Home News Stock Futures Fall as China’s Rate Cuts Fail to Ease Concerns

Stock Futures Fall as China’s Rate Cuts Fail to Ease Concerns


U.S. stock futures experienced a decline early on Tuesday, as the recent interest rate cuts by the People’s Bank of China did not alleviate worries about the weakening activity in the world’s second-largest economy.

How are stock-index futures trading?

  • S&P 500 futures (ES00, -0.41%) dipped 18 points, or 0.4%, to 4488.
  • Dow Jones Industrial Average futures (YM00, -0.48%) fell 155 points, or 0.4%, to 35216.
  • Nasdaq 100 futures (NQ00, -0.33%) eased 51 points, or 0.3%, to 15219.

On Monday, the Dow Jones Industrial Average (DJIA) rose 26 points, or 0.07%, reaching 35308. The S&P 500 (SPX) increased by 26 points, or 0.58%, to 4490, while the Nasdaq Composite (COMP) gained 143 points, or 1.05%, reaching 13788.

Concerns over a faltering Chinese economy

Worries about a faltering Chinese economy once again affected global risk appetite and had an impact on U.S. stock futures during early trading.

On Tuesday, data was released indicating that retail sales and industrial production in China grew less than expected in July. This news, coupled with disappointing recent data and signs of distress in the property sector, led to a series of interest rate cuts by the central bank in Beijing.

However, instead of alleviating concerns, these unexpected monetary policy easing measures and the announcement that youth unemployment data would no longer be published only seemed to further spook the markets. As a result, S&P 500 futures lost ground in line with Asian and European markets, while prices for China-sensitive industrial commodities like oil, copper, and iron ore fell back.

China’s Central Bank Cuts Rates, Yet Government Spending Remains Vital

China’s central bank has taken the financial world by surprise with its recent rate cut. However, experts believe that this move alone will not have a significant and lasting impact unless accompanied by government spending. The effects of monetary policy are expected to be neutral or possibly even unfavorable, as policymakers seem to be hitting the panic button amidst a local confidence crisis.

Attention Turns to U.S. Household Sector as Wall Street Opens

As the Wall Street opening bell draws near, investors are now focusing their attention on the health of the U.S. household sector. Consumption plays a crucial role in the American economy, accounting for over two-thirds of its economic activity. This sector has shown resilience despite the sharp increase in borrowing costs imposed by the Federal Reserve over the past 16 months.

Key Earnings Results and Retail Sales Figures Awaited

Investors will be closely scrutinizing the earnings results from Home Depot before the regular trading session begins. Additionally, they will eagerly await the release of U.S. retail sales figures for July. These indicators will provide insights into whether consumers are starting to tighten their belts in response to prevailing economic conditions.

Other Economic Updates on the Horizon

Several other economic updates are scheduled for release today. The August Empire State manufacturing survey and the June business inventories numbers will be unveiled at 8:30 a.m. Eastern Time. At 10 a.m., traders will gain access to the August NAHB builders’ confidence index.

Equities Face Additional Pressure from Government Bond Yields

Equities took a hit as benchmark government bond yields continued their ascent. Despite the slump in China’s economic data, the 10-year Treasury yield rose to over 4.2%, nearing 15-year highs by a few basis points.

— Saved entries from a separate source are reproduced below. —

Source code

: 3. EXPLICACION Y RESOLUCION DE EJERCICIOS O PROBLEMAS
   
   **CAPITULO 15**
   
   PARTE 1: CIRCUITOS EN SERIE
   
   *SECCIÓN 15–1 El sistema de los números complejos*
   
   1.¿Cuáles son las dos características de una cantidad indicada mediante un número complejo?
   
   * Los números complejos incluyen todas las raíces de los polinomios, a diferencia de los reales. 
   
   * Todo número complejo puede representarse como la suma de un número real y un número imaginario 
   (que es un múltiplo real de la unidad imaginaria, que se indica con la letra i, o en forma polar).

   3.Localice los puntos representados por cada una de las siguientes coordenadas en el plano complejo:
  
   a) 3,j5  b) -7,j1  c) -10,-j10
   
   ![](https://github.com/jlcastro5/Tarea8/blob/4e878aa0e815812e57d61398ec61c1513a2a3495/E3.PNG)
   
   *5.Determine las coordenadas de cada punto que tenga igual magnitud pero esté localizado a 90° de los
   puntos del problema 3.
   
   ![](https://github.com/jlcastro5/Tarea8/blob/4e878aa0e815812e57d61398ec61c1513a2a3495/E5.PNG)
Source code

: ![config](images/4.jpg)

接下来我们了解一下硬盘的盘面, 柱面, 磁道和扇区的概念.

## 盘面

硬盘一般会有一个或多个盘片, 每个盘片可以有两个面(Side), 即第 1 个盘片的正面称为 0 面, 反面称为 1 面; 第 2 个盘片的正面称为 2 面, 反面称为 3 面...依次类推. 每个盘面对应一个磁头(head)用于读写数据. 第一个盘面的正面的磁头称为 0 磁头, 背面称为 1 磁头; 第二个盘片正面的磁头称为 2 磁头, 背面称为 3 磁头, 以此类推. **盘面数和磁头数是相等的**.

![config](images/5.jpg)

U.S. Treasury Yields: A Key Catalyst for Stock Indices

According to Mark Newton, the head of technical strategy at Fundstrat, U.S. Treasury yields continue to hold significant importance as a potential catalyst for stock indices. Newton believes that in the upcoming months, yields will experience a decline. However, before this decline, they might witness a further surge. In the scenario where yields rise rapidly, Newton asserts that this sudden ascent could potentially alarm stock indices.